▸ WHAT THE EXERCISE ASKS: Once "generated speech, UI" turns up in a line below, reproduce that line and those after it exactly, stopping after the line with "of majestic beau"; leave pictures out.

##### AVAILABLE RECORDS #####

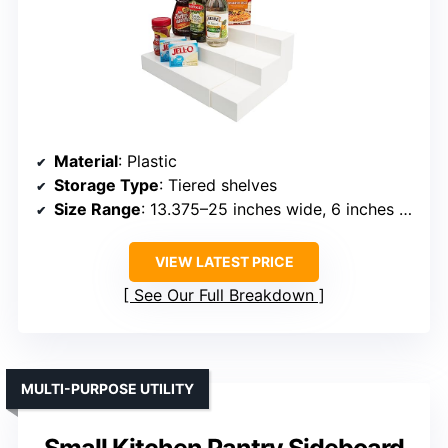
Material
: Plastic
Storage Type
: Tiered shelves
Size Range
: 13.375–25 inches wide, 6 inches high
VIEW LATEST PRICE
See Our Full Breakdown
MULTI-PURPOSE UTILITY
Small Kitchen Pantry Sideboard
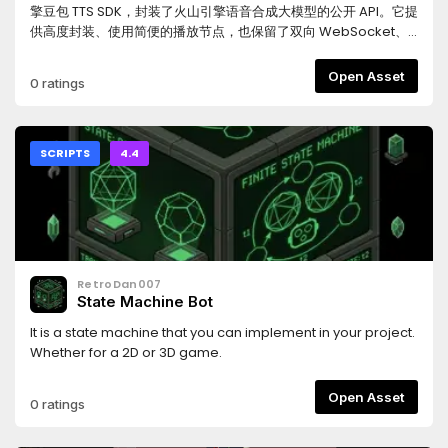
variable speed (LZ4 compressed)- Source generator:
擎豆包 TTS SDK，封装了火山引擎语音合成大模型的公开 API。它提
serialization + component / command registration- Godot
供高度封装、使用简便的播放节点，也保留了双向 WebSocket、
adapter: Node session driver + view nodes, Resource
单向流式和 HTTP 合成三个底层 Client，可用于实时角色对白、LLM
config assets, Task-based join helpers, console + rolling-
生成语音、UI 提示音、过场动画和固定台词缓存。本项目的 GitHub
Open Asset
0 ratings
file loggingINSTALL & SETUP1. Install from the Asset Library (or
仓库包含本地测试场景，支持直接测试接口，也支持将合成语音保
copy the folder) so that the addon sits at
存到本地，便于在开发阶段预生成固定台词音频，减少运行期重复
res://addons/klotho/.2. Add one line to your game .csproj:
合成成本。请注意：通过 Godot Asset Library 下载的插件包只包
<Import Project="addons/klotho/Klotho.props" />3. Build
含 addons/ 目录，不包含测试场景、截图和仓库级文档；如需使用
SCRIPTS
4.4
the C# solution (dotnet build, or the Godot editor's Build
测试场景，请从 GitHub 克隆完整仓库。详细文档和源码请见
button). - NuGet deps (Newtonsoft.Json,
GitHub 仓库：
K4os.Compression.LZ4, LiteNetLib) restore automatically via
https://github.com/HuLunTunTao/godot_volcengine_tts如
Klotho.props.4. (Optional) Project > Project Settings >
果本插件对您有帮助，欢迎给仓库点一个 Star，感谢支持。---
Plugins: enable "Klotho" for the DataAsset JSON -> bytes
Godot Volcengine TTS is an unofficial third-party Godot
editor tool. Build the project once before
4.4+ SDK for Volcengine Doubao TTS. It wraps Volcengine’s
RetroDan007
enabling.DEDICATED SERVER (optional)The server is a plain
public speech synthesis APIs and provides a high-level
State Machine Bot
.NET 8 console app with no Godot dependency, running
playback node, plus lower-level clients for bidirectional
thesame core. In a separate server .csproj add: <Import
WebSocket streaming, unidirectional streaming, and HTTP
It is a state machine that you can implement in your project.
Project="addons/klotho/Klotho.Server.props" />LINKS-
synthesis. It can be used for live character dialogue, LLM-
Whether for a 2D or 3D game.
Source & docs: https://github.com/xpTURN/Klotho- Quick
generated speech, UI prompts, cutscenes, and cached
start (Godot): Docs/QuickStart.Godot.md- Install guide
voice lines.The GitHub repository includes a local test scene
Open Asset
0 ratings
(Godot): Docs/Installation.Godot.md
for trying the API directly and saving synthesized audio to
local files, which is useful for pre-generating fixed voice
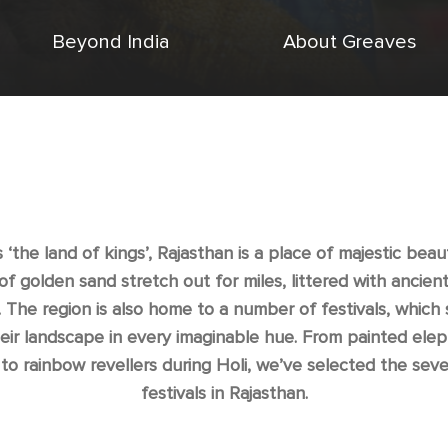
Beyond India
About Greaves
‘the land of kings’, Rajasthan is a place of majestic beau
of golden sand stretch out for miles, littered with ancien
. The region is also home to a number of festivals, which 
heir landscape in every imaginable hue. From painted elep
 to rainbow revellers during Holi, we’ve selected the sev
festivals in Rajasthan.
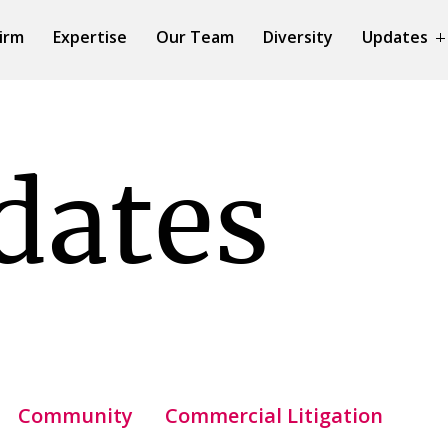
irm
Expertise
Our Team
Diversity
Updates
dates
Community
Commercial Litigation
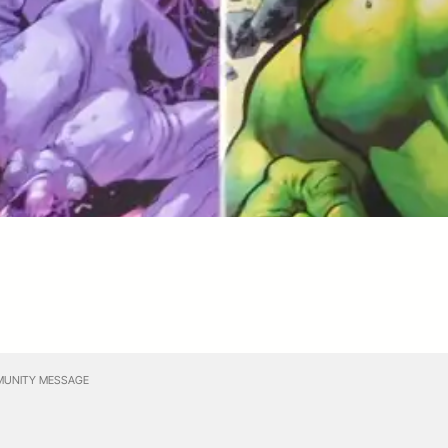
UNITY MESSAGE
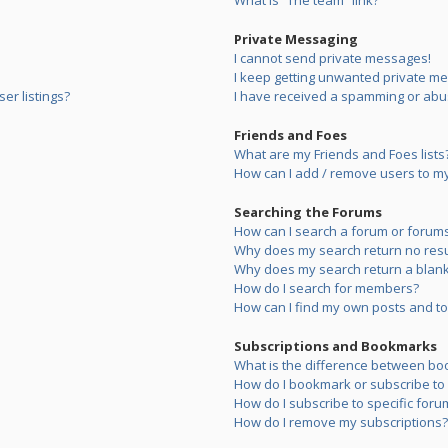
What is “The team” link?
Private Messaging
I cannot send private messages!
I keep getting unwanted private m
er listings?
I have received a spamming or abu
Friends and Foes
What are my Friends and Foes lists
How can I add / remove users to my 
Searching the Forums
How can I search a forum or forum
Why does my search return no resu
Why does my search return a blank
How do I search for members?
How can I find my own posts and to
Subscriptions and Bookmarks
What is the difference between bo
How do I bookmark or subscribe to s
How do I subscribe to specific foru
How do I remove my subscriptions?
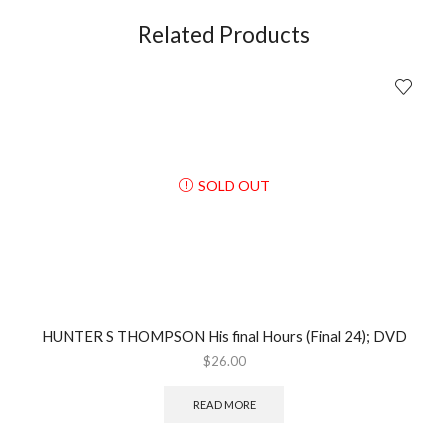
Videotape
(2010);
Related Products
DVD
quantity
SOLD OUT
HUNTER S THOMPSON His final Hours (Final 24); DVD
$
26.00
READ MORE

#####

▸ RESPONSE TO THE EXERCISE:
generated speech, UI prompts, cutscenes, and cached
start (Godot): Docs/QuickStart.Godot.md- Install guide
voice lines.The GitHub repository includes a local test scene
Open Asset
0 ratings
(Godot): Docs/Installation.Godot.md
for trying the API directly and saving synthesized audio to
local files, which is useful for pre-generating fixed voice
Beyond India
About Greaves
‘the land of kings’, Rajasthan is a place of majestic beau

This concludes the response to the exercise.